Performance Benchmarking

The most important implementation details in NVIDIA cuVS are written in C++ and CUDA, so performance-sensitive changes need benchmarks with clear baselines. Benchmarks should show that regressions have not occurred, intended improvements can be reproduced consistently, and the implementation scales as expected across problem sizes and hardware configurations. For relevant indexing APIs, it is often preferable to use the cuVS Bench Tool for reproducible benchmarks.

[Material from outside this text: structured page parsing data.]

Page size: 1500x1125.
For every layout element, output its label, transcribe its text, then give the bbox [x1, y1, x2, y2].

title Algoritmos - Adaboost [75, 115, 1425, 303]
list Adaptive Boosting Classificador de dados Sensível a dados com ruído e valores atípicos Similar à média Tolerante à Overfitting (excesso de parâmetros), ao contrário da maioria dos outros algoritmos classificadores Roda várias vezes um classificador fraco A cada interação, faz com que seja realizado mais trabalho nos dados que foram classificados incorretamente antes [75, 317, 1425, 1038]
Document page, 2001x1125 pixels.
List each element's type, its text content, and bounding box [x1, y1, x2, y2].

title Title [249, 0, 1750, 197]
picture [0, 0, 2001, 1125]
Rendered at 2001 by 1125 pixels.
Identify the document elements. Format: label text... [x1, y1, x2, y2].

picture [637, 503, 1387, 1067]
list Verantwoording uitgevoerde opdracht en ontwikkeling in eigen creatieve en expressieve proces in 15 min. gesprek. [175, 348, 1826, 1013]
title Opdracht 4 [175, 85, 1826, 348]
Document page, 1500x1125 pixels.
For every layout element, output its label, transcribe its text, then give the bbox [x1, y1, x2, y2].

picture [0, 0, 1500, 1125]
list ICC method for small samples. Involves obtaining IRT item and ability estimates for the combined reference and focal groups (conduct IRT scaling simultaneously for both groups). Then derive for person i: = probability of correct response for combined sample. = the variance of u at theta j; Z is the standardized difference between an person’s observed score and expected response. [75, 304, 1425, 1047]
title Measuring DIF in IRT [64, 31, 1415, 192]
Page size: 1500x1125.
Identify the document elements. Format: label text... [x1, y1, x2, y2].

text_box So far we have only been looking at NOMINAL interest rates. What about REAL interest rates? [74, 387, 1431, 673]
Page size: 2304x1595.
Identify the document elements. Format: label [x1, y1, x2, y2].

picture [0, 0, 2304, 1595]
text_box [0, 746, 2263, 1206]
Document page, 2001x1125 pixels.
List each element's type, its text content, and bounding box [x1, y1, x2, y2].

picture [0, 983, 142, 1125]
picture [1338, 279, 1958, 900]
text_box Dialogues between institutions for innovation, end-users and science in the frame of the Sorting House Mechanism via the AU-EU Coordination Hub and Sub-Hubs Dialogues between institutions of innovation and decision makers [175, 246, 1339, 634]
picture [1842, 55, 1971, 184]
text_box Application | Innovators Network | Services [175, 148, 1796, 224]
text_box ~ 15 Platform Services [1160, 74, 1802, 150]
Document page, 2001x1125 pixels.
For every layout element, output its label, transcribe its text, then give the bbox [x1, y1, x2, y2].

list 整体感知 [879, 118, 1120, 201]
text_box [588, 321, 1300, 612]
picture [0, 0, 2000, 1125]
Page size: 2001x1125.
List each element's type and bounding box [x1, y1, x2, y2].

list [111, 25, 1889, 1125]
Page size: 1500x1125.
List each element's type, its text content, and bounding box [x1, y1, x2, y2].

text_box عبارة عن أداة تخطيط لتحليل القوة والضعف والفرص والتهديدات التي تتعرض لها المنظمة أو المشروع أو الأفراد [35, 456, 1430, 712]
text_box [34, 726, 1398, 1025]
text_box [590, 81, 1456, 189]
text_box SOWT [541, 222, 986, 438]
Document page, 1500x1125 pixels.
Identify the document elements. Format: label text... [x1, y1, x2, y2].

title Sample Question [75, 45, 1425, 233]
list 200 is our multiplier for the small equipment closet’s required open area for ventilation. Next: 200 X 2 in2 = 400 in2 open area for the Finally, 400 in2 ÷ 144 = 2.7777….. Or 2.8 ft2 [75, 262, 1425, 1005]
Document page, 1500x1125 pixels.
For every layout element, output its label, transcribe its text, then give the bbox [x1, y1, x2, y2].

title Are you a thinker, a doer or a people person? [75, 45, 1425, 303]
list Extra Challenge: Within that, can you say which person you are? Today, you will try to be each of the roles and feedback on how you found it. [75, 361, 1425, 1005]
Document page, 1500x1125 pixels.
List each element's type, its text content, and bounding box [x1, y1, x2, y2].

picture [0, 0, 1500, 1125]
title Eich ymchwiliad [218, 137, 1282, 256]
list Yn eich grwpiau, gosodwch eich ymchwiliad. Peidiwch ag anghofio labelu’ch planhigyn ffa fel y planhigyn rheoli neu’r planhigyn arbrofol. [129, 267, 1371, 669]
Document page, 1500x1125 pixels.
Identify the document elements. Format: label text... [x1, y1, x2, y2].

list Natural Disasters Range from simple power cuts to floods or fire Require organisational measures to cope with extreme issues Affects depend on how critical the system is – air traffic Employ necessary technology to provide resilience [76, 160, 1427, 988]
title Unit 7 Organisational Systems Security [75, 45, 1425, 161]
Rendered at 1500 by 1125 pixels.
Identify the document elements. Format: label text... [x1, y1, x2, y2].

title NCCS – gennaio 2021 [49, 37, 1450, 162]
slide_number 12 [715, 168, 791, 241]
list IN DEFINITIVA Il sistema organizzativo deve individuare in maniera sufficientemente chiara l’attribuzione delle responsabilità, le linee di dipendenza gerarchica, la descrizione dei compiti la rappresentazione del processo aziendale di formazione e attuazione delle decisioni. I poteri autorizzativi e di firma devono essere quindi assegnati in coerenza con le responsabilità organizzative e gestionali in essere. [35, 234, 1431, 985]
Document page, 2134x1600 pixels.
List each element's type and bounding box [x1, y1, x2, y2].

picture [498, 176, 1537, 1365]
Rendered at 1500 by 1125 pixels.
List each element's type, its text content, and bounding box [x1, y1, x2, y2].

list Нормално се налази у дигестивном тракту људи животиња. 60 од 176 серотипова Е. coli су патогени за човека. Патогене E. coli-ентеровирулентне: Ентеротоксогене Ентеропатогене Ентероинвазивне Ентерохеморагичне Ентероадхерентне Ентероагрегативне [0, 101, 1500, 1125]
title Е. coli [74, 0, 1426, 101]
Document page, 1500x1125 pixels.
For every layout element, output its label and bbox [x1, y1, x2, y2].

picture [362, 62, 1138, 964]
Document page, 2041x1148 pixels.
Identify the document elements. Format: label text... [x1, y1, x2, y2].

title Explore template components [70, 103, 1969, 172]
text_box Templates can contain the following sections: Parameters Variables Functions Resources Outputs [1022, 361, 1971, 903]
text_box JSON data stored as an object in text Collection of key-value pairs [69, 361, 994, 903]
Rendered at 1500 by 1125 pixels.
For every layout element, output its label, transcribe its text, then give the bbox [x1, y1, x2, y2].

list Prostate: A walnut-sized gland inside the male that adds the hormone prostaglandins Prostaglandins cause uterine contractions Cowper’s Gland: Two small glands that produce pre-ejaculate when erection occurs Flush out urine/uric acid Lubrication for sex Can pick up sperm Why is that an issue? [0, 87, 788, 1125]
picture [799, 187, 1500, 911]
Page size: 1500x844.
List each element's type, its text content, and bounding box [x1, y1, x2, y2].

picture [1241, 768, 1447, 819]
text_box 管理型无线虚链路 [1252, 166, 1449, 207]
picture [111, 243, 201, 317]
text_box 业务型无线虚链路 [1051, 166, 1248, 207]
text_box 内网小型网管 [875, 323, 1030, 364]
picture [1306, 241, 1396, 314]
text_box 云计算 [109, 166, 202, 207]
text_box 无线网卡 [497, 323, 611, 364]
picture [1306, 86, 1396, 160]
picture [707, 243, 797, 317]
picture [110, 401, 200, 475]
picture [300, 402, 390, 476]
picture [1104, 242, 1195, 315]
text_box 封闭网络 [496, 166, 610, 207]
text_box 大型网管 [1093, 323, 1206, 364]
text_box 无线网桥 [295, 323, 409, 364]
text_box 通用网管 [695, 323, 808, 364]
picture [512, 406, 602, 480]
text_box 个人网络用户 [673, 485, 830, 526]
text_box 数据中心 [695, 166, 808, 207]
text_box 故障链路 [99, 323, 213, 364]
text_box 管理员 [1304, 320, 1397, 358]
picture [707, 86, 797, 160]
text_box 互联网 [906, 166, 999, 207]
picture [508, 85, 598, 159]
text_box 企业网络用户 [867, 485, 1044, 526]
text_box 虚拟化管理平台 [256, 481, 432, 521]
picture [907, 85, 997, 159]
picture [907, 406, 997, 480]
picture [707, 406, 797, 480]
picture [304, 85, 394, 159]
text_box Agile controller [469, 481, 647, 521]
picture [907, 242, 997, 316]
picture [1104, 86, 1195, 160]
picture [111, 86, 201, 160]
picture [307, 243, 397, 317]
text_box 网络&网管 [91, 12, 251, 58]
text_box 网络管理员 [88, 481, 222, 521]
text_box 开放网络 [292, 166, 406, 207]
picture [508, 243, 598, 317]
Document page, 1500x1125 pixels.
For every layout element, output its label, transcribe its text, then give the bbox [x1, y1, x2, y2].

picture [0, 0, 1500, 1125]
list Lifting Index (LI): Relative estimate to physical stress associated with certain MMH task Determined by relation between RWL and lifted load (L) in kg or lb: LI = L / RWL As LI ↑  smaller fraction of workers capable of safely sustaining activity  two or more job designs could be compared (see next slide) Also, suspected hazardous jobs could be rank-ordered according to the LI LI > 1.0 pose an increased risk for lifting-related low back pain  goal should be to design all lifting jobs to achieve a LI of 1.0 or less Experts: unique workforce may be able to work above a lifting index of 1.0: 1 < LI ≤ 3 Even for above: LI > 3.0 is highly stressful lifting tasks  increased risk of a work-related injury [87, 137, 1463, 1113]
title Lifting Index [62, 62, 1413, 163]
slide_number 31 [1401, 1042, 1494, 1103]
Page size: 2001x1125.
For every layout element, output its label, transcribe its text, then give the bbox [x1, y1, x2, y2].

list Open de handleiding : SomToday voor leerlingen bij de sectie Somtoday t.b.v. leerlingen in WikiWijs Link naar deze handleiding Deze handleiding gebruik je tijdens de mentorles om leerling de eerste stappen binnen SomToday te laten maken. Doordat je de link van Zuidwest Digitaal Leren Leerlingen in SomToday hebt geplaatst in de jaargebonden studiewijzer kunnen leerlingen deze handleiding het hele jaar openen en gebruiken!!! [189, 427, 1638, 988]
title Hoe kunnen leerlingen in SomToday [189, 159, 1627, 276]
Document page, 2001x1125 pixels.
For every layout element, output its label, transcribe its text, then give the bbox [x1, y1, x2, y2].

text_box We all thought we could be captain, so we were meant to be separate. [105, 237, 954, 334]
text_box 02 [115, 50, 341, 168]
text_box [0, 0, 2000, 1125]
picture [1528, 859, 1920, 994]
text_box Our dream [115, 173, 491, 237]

Attach benchmark results to the relevant GitHub pull request so future reviewers and contributors have an audit trail. Pull requests that change performance-critical code should not be merged without proper benchmarks in place.

For multi-GPU APIs, include scaling measurements whenever the change affects communication, partitioning, synchronization, or resource use across ranks. A change that improves a single-GPU path should not silently reduce multi-GPU efficiency.

Error Handling

Call CUDA and library APIs through the RAFT helper macros, such as RAFT_CUDA_TRY, RAFT_CUBLAS_TRY, and RAFT_CUSOLVER_TRY. They check return values and throw on failure.

Use the _NO_THROW variants only where throwing is unsafe, such as destructors. Those variants log errors without throwing.

Documentation

Public C++ and CUDA APIs require user-facing Doxygen documentation. Document the purpose, parameters, return values, relevant template or overload behavior, and any constraints that affect correct use.